# Smart Object vs Rasterize image, which produce better print quality?



## printables1122 (Mar 25, 2013)

Assuming the work is final and no plans to edit the layer, would keeping it in Smart Object yield better large format printing results? (for digital dye sublimation)


----------



## charles95405 (Feb 1, 2007)

if the bitmap is 300dpi or better should not make much difference for most sublimation projects.


----------



## Tiono (Jan 4, 2013)

I always save a copy and rasterize en flatten the image. photoshop has the habit that if you change size or resolution layer effects (shadows,bevels etc.) wont scale at proportion. so the print outcome can slightly vary from what it was intended. this is not only for dtg just print in general.


----------



## orangewerks (Jun 19, 2012)

Smart Objects are only useful in editing. They are able to be resized/transformed without any loss of image quality, but if you resize down a rasterized image, and want to resize up, then you're going to lose quality in the image. So once your image is ready to be printed, you can rasterize your layers without suffering any loss of print quality.


----------



## printables1122 (Mar 25, 2013)

Thanks for the replies guys. So my conclusion is that Smart Object vs Rasterize layers just before print (after editing done) does NOT affect print quality


----------



## Nishant Sharma (Jun 22, 2021)

what impact does rasterization have on the feel and durability of the DTF printed over cotton?


----------

• [Recorded information]:
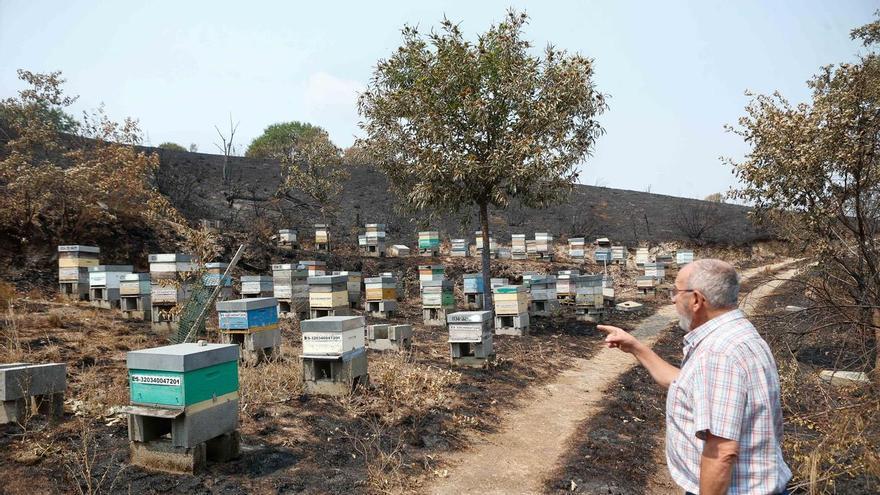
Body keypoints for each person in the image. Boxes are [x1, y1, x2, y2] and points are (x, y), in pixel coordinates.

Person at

• [Exercise requirements]: Copy out the entire forum thread on Smart Objects versus rasterized images word for word. Work from the forum thread only; the lines play no part here.

• [Written answer]:
# Smart Object vs Rasterize image, which produce better print quality?



## printables1122 (Mar 25, 2013)

Assuming the work is final and no plans to edit the layer, would keeping it in Smart Object yield better large format printing results? (for digital dye sublimation)


----------



## charles95405 (Feb 1, 2007)

if the bitmap is 300dpi or better should not make much difference for most sublimation projects.


----------



## Tiono (Jan 4, 2013)

I always save a copy and rasterize en flatten the image. photoshop has the habit that if you change size or resolution layer effects (shadows,bevels etc.) wont scale at proportion. so the print outcome can slightly vary from what it was intended. this is not only for dtg just print in general.


----------



## orangewerks (Jun 19, 2012)

Smart Objects are only useful in editing. They are able to be resized/transformed without any loss of image quality, but if you resize down a rasterized image, and want to resize up, then you're going to lose quality in the image. So once your image is ready to be printed, you can rasterize your layers without suffering any loss of print quality.


----------



## printables1122 (Mar 25, 2013)

Thanks for the replies guys. So my conclusion is that Smart Object vs Rasterize layers just before print (after editing done) does NOT affect print quality


----------



## Nishant Sharma (Jun 22, 2021)

what impact does rasterization have on the feel and durability of the DTF printed over cotton?


----------